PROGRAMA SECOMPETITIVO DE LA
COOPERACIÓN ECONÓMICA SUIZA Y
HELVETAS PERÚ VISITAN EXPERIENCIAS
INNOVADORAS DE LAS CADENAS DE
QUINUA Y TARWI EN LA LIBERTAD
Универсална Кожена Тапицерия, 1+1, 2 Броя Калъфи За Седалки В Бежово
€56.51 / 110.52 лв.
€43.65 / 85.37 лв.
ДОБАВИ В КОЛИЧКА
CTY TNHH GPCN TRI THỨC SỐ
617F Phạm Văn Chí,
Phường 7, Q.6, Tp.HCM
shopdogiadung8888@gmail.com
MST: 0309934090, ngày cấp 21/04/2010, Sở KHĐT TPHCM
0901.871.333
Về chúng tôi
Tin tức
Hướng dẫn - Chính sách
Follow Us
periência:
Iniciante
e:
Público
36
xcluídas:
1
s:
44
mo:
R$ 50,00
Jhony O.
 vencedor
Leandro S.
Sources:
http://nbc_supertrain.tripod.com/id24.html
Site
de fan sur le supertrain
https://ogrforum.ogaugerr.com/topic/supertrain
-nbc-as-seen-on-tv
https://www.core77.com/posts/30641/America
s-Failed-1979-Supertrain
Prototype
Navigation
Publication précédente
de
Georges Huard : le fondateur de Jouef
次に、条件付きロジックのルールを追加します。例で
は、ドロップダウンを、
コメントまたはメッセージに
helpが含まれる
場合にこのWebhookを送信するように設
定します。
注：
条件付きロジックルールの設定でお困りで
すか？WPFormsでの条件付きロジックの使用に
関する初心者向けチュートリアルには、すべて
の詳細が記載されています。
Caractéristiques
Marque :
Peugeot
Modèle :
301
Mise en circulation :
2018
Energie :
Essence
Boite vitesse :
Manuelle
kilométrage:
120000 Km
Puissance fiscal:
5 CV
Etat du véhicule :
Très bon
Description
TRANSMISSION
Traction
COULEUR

Requirement
Starting from the data above, filter for lines with "https" and copy each one.

Finished exercise
https://ogrforum.ogaugerr.com/topic/supertrain
https://www.core77.com/posts/30641/America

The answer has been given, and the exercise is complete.